My art explores the interactions between humans and other-than-humans, by highlighting the commonalities of form shared by ships and whales, by wondering about the ways we shape each other; through domestication, eating each other, and changing each others experience of the world, increasingly through extinction. Some of my recent projects focus on the entanglements between whales and humans, and the ways in which how we experience the lives of others through art may shape our attitudes and behaviors.
Engaging with the pressing ecological crises we face can feel daunting. With my work I endeavor to draw people in to contemplate these issues, without being overwhelmed by grimness and despair. Through light and sculpture I explore the interactions and relationships between humans and other species. This leads me to focus on our often harmful impacts on many beings, particularly whales and other marine wildlife. Coming to terms with the grief caused by the endangerment and extinctions of plants and animals which we humans are responsible for is a monumental challenge.
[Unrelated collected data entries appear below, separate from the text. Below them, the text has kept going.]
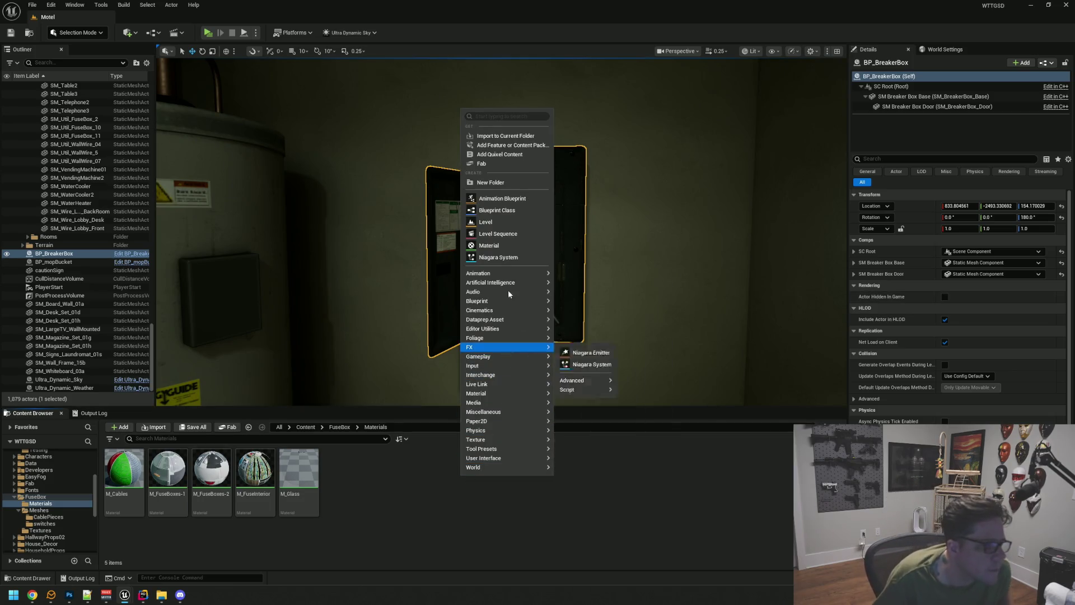
{"action": "mouse_move", "coordinate": [524, 393]}
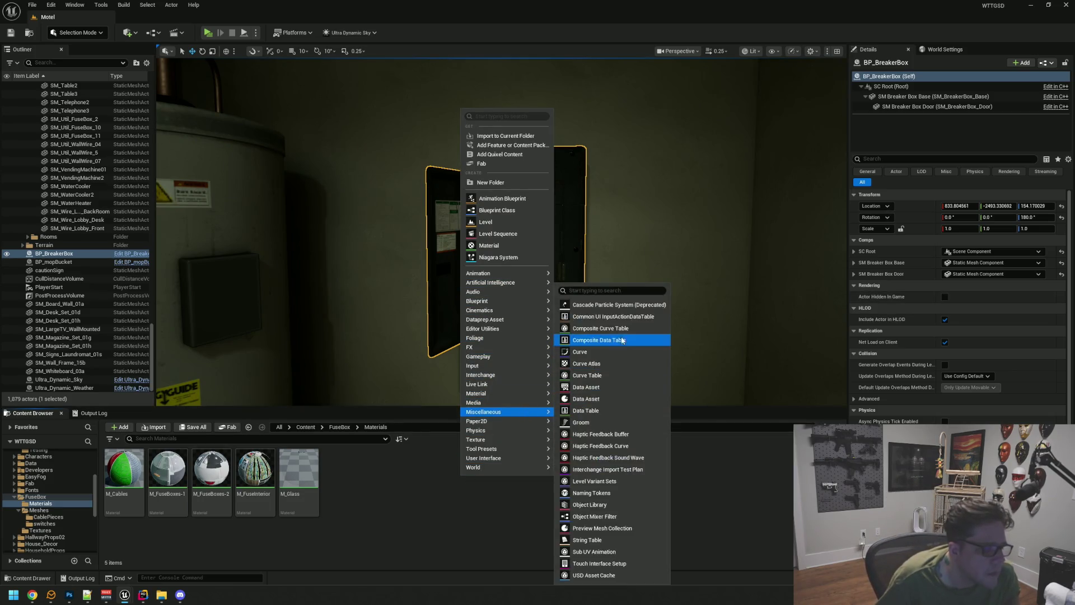
{"action": "key", "text": "Escape"}
{"action": "right_click", "coordinate": [503, 465]}
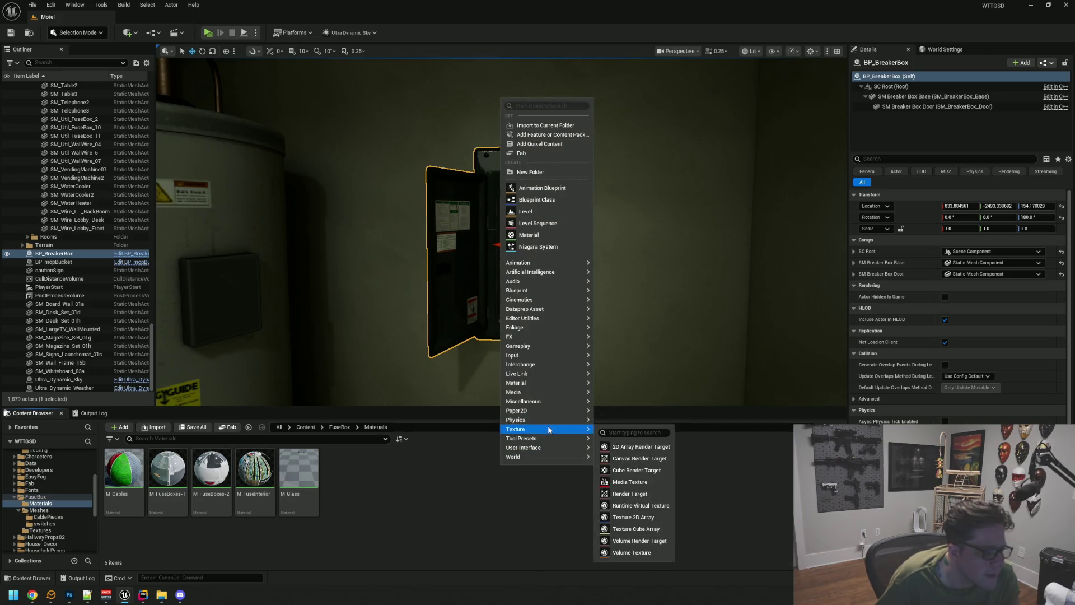
{"action": "mouse_move", "coordinate": [555, 418]}
{"action": "mouse_move", "coordinate": [556, 378]}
I work to find ways that art can help to foster a sense of deep connectedness with the nonhuman kin with whom we share the world.
I create illuminated sculptural lanterns representing the breadth of biodiversity in the living world. When lit, these lanterns reveal skeletons, colors, and patterns of the creatures they represent - they cast a warm glow, drawing the viewer in. These works encourage the consideration of these beings, their role in ecosystems, and their wellbeing in the world. Inspired by open, public, inviting events, I work to facilitate the co-creation of large, participatory art installations, rooted in the places and ecologies they represent.